## Task objective
Read the data below line by line and copy each one with "models" in it.

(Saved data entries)
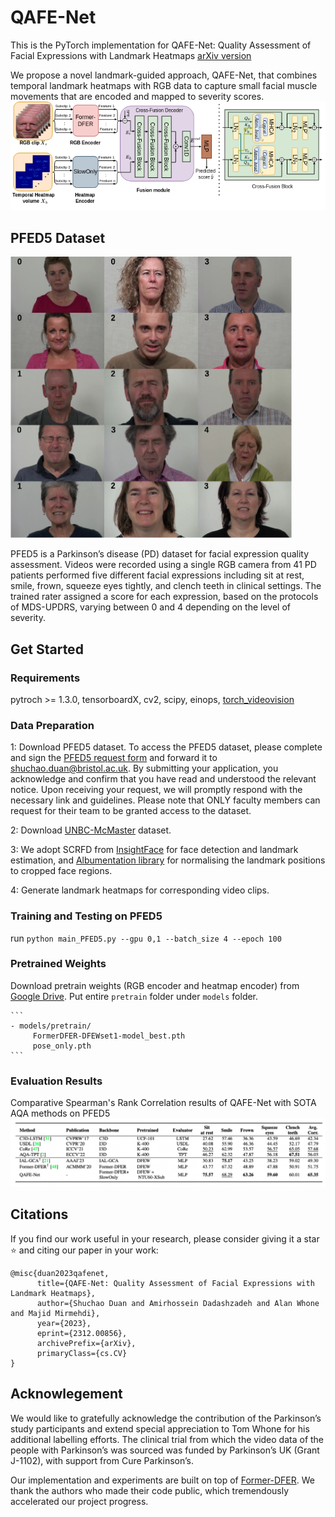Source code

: # QAFE-Net

This is the PyTorch implementation for QAFE-Net: Quality Assessment of Facial Expressions with Landmark Heatmaps
[arXiv version](https://arxiv.org/abs/2312.00856)

We propose a novel landmark-guided approach, QAFE-Net, that combines temporal landmark heatmaps with RGB data to capture small facial muscle movements that are encoded and mapped to severity scores.
![pipeline](resources/pipeline.png)

## PFED5 Dataset

<img width="450" height="450" src="resources/PFED5.png">


PFED5 is a Parkinson’s disease (PD) dataset for facial expression quality assessment. Videos were recorded using a single RGB camera from 41 PD patients performed five different facial expressions including sit at rest, smile, frown, squeeze eyes tightly, and clench teeth in clinical settings. The trained rater assigned a score for each expression, based on the protocols of MDS-UPDRS, varying between 0 and 4 depending on the level of severity. 

## Get Started
### Requirements
pytroch >= 1.3.0, tensorboardX, cv2, scipy, einops, [torch_videovision](https://github.com/hassony2/torch_videovision)

### Data Preparation

1: Download PFED5 dataset. To access the PFED5 dataset, please complete and sign the [PFED5 request form](dataset/PFED5_Request_Form.docx) and forward it to shuchao.duan@bristol.ac.uk. By submitting your application, you acknowledge and confirm that you have read and understood the relevant notice. Upon receiving your request, we will promptly respond with the necessary link and guidelines. Please note that ONLY faculty members can request for their team to be granted access to the dataset.

2: Download [UNBC-McMaster](https://www.jeffcohn.net/Resources/) dataset. 

3: We adopt SCRFD from [InsightFace](https://insightface.ai) for face detection and landmark estimation,
and [Albumentation library](https://albumentations.ai) for normalising the landmark positions to cropped face regions.

4: Generate landmark heatmaps for corresponding video clips.

### Training and Testing on PFED5
run ```python main_PFED5.py --gpu 0,1 --batch_size 4 --epoch 100```

### Pretrained Weights
Download pretrain weights (RGB encoder and heatmap encoder) from [Google Drive](https://drive.google.com/drive/folders/1tq1s3uoXiV8ZohrUtuHgJgaZwfGbjWY-?usp=drive_link). Put entire `pretrain` folder under `models` folder.

	```
	- models/pretrain/
		 FormerDFER-DFEWset1-model_best.pth
		 pose_only.pth
	```

 ### Evaluation Results
 Comparative Spearman's Rank Correlation results of QAFE-Net with SOTA AQA methods on PFED5
![results_pd](resources/pd_results.png)

## Citations
If you find our work useful in your research, please consider giving it a star ⭐ and citing our paper in your work:

```
@misc{duan2023qafenet,
      title={QAFE-Net: Quality Assessment of Facial Expressions with Landmark Heatmaps}, 
      author={Shuchao Duan and Amirhossein Dadashzadeh and Alan Whone and Majid Mirmehdi},
      year={2023},
      eprint={2312.00856},
      archivePrefix={arXiv},
      primaryClass={cs.CV}
}

```

## Acknowlegement
We would like to gratefully acknowledge the contribution of the Parkinson’s study participants and extend special appreciation to Tom Whone for his additional labelling efforts. The clinical trial from which the video data of the people with Parkinson’s was sourced was funded by Parkinson’s UK (Grant J-1102), with support from Cure Parkinson’s. 

Our implementation and experiments are built on top of [Former-DFER](https://github.com/zengqunzhao/Former-DFER). We thank the authors who made their code public, which tremendously accelerated our project progress. 






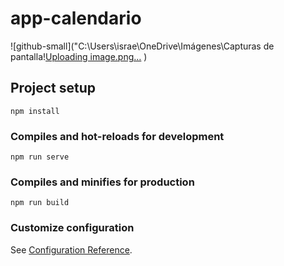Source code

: # app-calendario


![github-small]("C:\Users\israe\OneDrive\Imágenes\Capturas de pantalla\![Uploading image.png…]()
 )
## Project setup
```
npm install
```

### Compiles and hot-reloads for development
```
npm run serve
```

### Compiles and minifies for production
```
npm run build
```

### Customize configuration
See [Configuration Reference](https://cli.vuejs.org/config/).
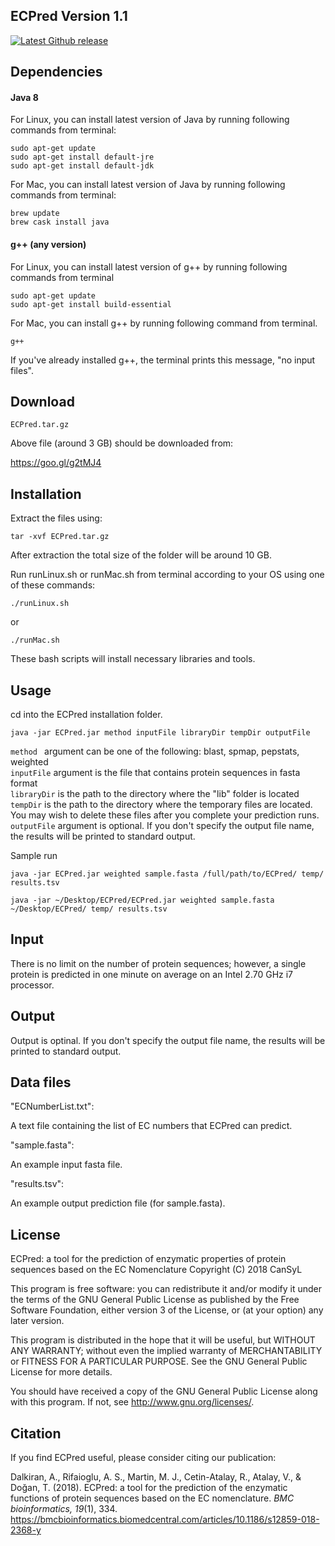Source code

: ## ECPred Version 1.1
 
 [![Latest Github release](https://img.shields.io/badge/version-1.1-blue.svg)](https://github.com/cansyl/ECPred/releases/latest)

## Dependencies

#### Java 8  

For Linux, you can install latest version of Java by running following commands from terminal:
```
sudo apt-get update
sudo apt-get install default-jre
sudo apt-get install default-jdk
```
For Mac, you can install latest version of Java by running following commands from terminal:
```
brew update
brew cask install java
```

#### g++ (any version)  

For Linux, you can install latest version of g++ by running following commands from terminal
```
sudo apt-get update
sudo apt-get install build-essential
```
For Mac, you can install g++ by running following command from terminal. <br />

 ```
 g++
 ```
 If you've already installed g++, the terminal prints this message, "no input files". <br />

## Download
```
ECPred.tar.gz
```
Above file (around 3 GB) should be downloaded from:

https://goo.gl/g2tMJ4

## Installation

Extract the files using: <br />
```
tar -xvf ECPred.tar.gz  
```
After extraction the total size of the folder will be around 10 GB. <br />

Run runLinux.sh or runMac.sh from terminal according to your OS using one of these commands: <br />
```
./runLinux.sh 
```
or <br />
```
./runMac.sh
```
These bash scripts will install necessary libraries and tools.

## Usage

cd into the ECPred installation folder.

```
java -jar ECPred.jar method inputFile libraryDir tempDir outputFile
```
```method ``` argument can be one of the following: blast, spmap, pepstats, weighted<br />
```inputFile```  argument is the file that contains protein sequences in fasta format<br />
```libraryDir``` is the path to the directory where the "lib" folder is located <br />
```tempDir``` is the path to the directory where the temporary files are located. You may wish to delete these files after you complete your prediction runs. <br />
```outputFile``` argument is optional. If you don't specify the output file name, the results will be printed to standard output. <br/>

Sample run <br />
```
java -jar ECPred.jar weighted sample.fasta /full/path/to/ECPred/ temp/ results.tsv
```
```
java -jar ~/Desktop/ECPred/ECPred.jar weighted sample.fasta ~/Desktop/ECPred/ temp/ results.tsv
```

## Input

There is no limit on the number of protein sequences; however, a single protein is predicted in one minute on average on an Intel 2.70 GHz i7 processor.

## Output

Output is optinal. If you don't specify the output file name, the results will be printed to standard output.

## Data files

"ECNumberList.txt":  <br />

A text file containing the list of EC numbers that ECPred can predict.  <br />

"sample.fasta":  <br />

An example input fasta file.  <br />

"results.tsv":  <br />

An example output prediction file (for sample.fasta).

## License
ECPred: a tool for the prediction of enzymatic properties of protein sequences based on the EC Nomenclature
    Copyright (C) 2018 CanSyL

This program is free software: you can redistribute it and/or modify it under the terms of the GNU General Public License as published by the Free Software Foundation, either version 3 of the License, or (at your option) any later version.

This program is distributed in the hope that it will be useful, but WITHOUT ANY WARRANTY; without even the implied warranty of MERCHANTABILITY or FITNESS FOR A PARTICULAR PURPOSE. See the GNU General Public License for more details.

You should have received a copy of the GNU General Public License along with this program.  If not, see <http://www.gnu.org/licenses/>.

## Citation
If you find ECPred useful, please consider citing our publication:

Dalkiran, A., Rifaioglu, A. S., Martin, M. J., Cetin-Atalay, R., Atalay, V., & Doğan, T. (2018). ECPred: a tool for the prediction of the enzymatic functions of protein sequences based on the EC nomenclature. *BMC bioinformatics, 19*(1), 334. https://bmcbioinformatics.biomedcentral.com/articles/10.1186/s12859-018-2368-y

## Problem solution
Download pretrain weights (RGB encoder and heatmap encoder) from [Google Drive](https://drive.google.com/drive/folders/1tq1s3uoXiV8ZohrUtuHgJgaZwfGbjWY-?usp=drive_link). Put entire `pretrain` folder under `models` folder.
	- models/pretrain/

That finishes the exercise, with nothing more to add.